Fragmented macrophages were present within the smooth muscle wall of the GI tract. Fragmented macrophages (dotted outline) occurred in close proximity to neurons (A,B; brown) and axons (D,E; brown), and were immunoreactive for both CD163 (C–E; blue/grey) and MHCII (A,B; blue/grey). Neurons (A,B) were labeled with the antibody to HuC/D while axons were labeled with the antibody to TH (D,E). (C) Macrophages with fragmenting processes and intact soma were observed. The TH+ axons in panels D and E are tangled and swollen suggesting reorganization, degeneration, or both. While macrophages in the tangle of TH+ axons, in the upper left of the panel, still maintain some morphological integrity, small CD163+ fragments are all that remain of macrophages in the tangle of TH+ axons in the bottom right of panel E. Images are from whole mounts of the stomach (D,E) and small intestine (A–C) of middle-aged (D,E) and aged (A–C) rats, ages when plasticity and degeneration of enteric nerves is common. Focus stacking was used to create an extended depth of field in panels A,B,D, and E. Scale bars = 10 µm in C (applies to A–C); 10 µm in D,E.

Figure 12

Phagocytosis of aggregated alpha-synuclein (α-SYNC) by macrophages in the GI tract of aged rats. (A) The processes of a CD163+ macrophage (blue/grey) contact a large aggregate of α-SYNC (brown). (B) Small thread-like tendrils originating from a CD163+ macrophage (blue/grey) surround an aggregate of α-SYNC (brown). (C) An enlarged tracing of the tendrils in panel B. Panels A–C are from the stomach of an aged rat. (D) An MHCII+ macrophage (blue/grey) with numerous long-thin tendrils within a field of small α-SYNC+ aggregates (arrowheads) in the jejunum of an adult rat. (E) An enlarged tracing of the macrophage in panel D emphasizing the presence of numerous filopodia and tendrils. Aggregated α-SYNC was rare in the adult enteric nervous system (D), but common in the GI tract of aged (A–C) rats.
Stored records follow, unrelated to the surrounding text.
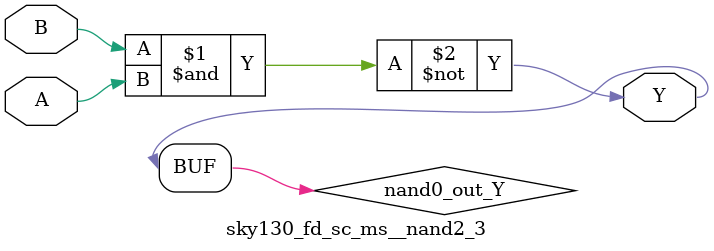
<source format=v>
module sky130_fd_sc_ms__nand2_3 (
    Y,
    A,
    B
);
    output Y;
    input  A;
    input  B;
    wire nand0_out_Y;
    nand nand0 (nand0_out_Y, B, A           );
    buf  buf0  (Y          , nand0_out_Y    );
endmodule
</source>
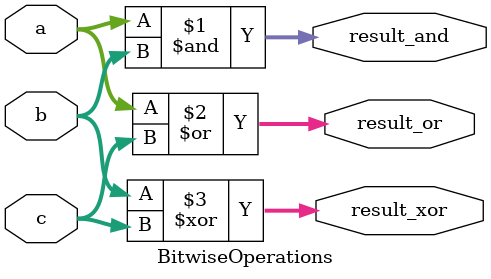
<source format=sv>
module BitwiseOperations (
    input logic [7:0] a,
    input logic [7:0] b,
    input logic [7:0] c,
    output logic [7:0] result_and,
    output logic [7:0] result_or,
    output logic [7:0] result_xor
);
    assign result_and = a & b;
    assign result_or = a | c;
    assign result_xor = b ^ c;
endmodule


</source>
Focus stacking was used to create an extended depth of field in panels A–C. Scale bars = 10 µm in D (applies to A,B,D); 5 µm in C; 5 µm in E.

Figure 13

Monocytes and amoeboid-like macrophages (grey/blue) infiltrate the GI musculature and appear, based upon their concentration gradient, to be migrating through the length and width of the small (A,B) and large (C) intestines. Images are from whole mounts stained for MHCII (A,B) and CD163 (C). Whole mounts were double labeled for either α-SYNC (A,B; brown) or TH (C; brown) to visualize the myenteric plexus. Scale bar in C = 125 µm for A,B; 250 µm for C.

Figure 14

The outside perimeter of the blood vessels (BV) located in the smooth muscle wall of the GI tract are well defined by TH+ axons (brown), monocytes, amoeboid-like cells, and macrophages (blue/grey) throughout the GI tract (small intestine: A; large intestine: B–C). Monocytes and macrophages lining the BV are immunoreactive for CD163 (A,C) and MHCII (B). The pattern was the same regardless of age (adult: B,C; middle-aged: A). Panels C is a montage consisting of two low power (20× objective) images. Scale bars = 100 µm in A; 40 µm in B; 50 µm in C.